Seeing through the situation, Nurov quickly deduced that it was the factory manager who had caused the accident, and that he had been trying to strong arm the policeman at the scene to blame the worker. Nurov then fined the factory manager the appropriate amount.
His burgeoning reputation landed him a role in the 1989 Soviet crime film/mini series An Incident at the Airport. He plays himself, an honest but eccentric traffic cop with a massive moustache who does his job meticulously.
Despite pleas from his family, Nurov kept working following Tajikistan’s independence in 1991, although he was by now past the retirement age. During that period, Tajikistan was in chaos. A radical Islamist political movement was sweeping the country, paralysing it politically and eventually leading to a full-scale civil war. Crime was skyrocketing, and heroin was flooding into the country from neighbouring Afghanistan. Street shootouts – either between rival political factions or rival criminal gangs – became commonplace.
A national hero
On December 2, 1992, Nurov came home for lunch. His wife claims that she asked him not to return to work that day, and to instead stay home, in relative safety, with his children. He is said to have replied that he had 33 other sons in the police service who needed him.
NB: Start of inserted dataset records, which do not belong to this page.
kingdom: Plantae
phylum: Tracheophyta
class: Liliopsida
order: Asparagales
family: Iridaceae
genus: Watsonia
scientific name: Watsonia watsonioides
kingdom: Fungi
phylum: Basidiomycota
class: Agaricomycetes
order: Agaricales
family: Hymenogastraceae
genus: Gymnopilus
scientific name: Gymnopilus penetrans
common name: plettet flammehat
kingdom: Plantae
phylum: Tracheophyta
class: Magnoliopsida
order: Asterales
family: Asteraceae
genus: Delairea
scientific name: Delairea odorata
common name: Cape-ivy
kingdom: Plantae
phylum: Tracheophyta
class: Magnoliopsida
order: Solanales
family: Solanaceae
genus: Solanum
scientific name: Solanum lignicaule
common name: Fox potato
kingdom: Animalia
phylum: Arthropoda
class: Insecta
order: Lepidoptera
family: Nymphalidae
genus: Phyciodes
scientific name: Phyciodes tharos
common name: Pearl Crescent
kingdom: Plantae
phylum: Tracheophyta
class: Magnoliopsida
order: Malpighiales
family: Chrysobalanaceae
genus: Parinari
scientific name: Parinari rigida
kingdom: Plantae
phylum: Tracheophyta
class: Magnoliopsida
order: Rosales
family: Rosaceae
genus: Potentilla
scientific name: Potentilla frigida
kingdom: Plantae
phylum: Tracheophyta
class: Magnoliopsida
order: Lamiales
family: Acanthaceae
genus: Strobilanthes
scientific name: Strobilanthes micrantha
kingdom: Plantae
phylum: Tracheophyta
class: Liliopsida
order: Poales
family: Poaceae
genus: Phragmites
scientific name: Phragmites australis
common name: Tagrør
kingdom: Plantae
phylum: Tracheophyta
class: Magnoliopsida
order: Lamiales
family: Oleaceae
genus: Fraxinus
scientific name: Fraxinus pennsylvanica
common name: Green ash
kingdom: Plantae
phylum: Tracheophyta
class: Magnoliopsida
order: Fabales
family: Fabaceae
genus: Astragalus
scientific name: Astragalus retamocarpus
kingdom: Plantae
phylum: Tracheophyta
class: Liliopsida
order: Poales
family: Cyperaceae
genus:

The next morning, Nurov was found dead in his bullet-riddled patrol car. The perpetrators were never found.
In 1994, on the anniversary of Nurov’s death, Tajikistan’s Ministry of Interior Affairs established the Mullo Nurov prize for police officers who demonstrate integrity, honesty and courage in the line of service.
In most of the world, police, especially traffic police, are unpopular. This is particularly true in poorer or more authoritarian countries, where police exist primarily to protect the state rather than to mediate between citizens and enforce the law. Even after the downfall of the Soviet Union, police departments across the newly independent countries have reputations for negligence, corruption and aggressiveness.
This is what made Nurov stand out – that he did his job fastidiously, without falling into the trappings of authority.
He is proof that national heroes come in all shapes and sizes, sometimes sporting a magnificent moustache.
Photo: Nurov playing himself in Incident at the Airport.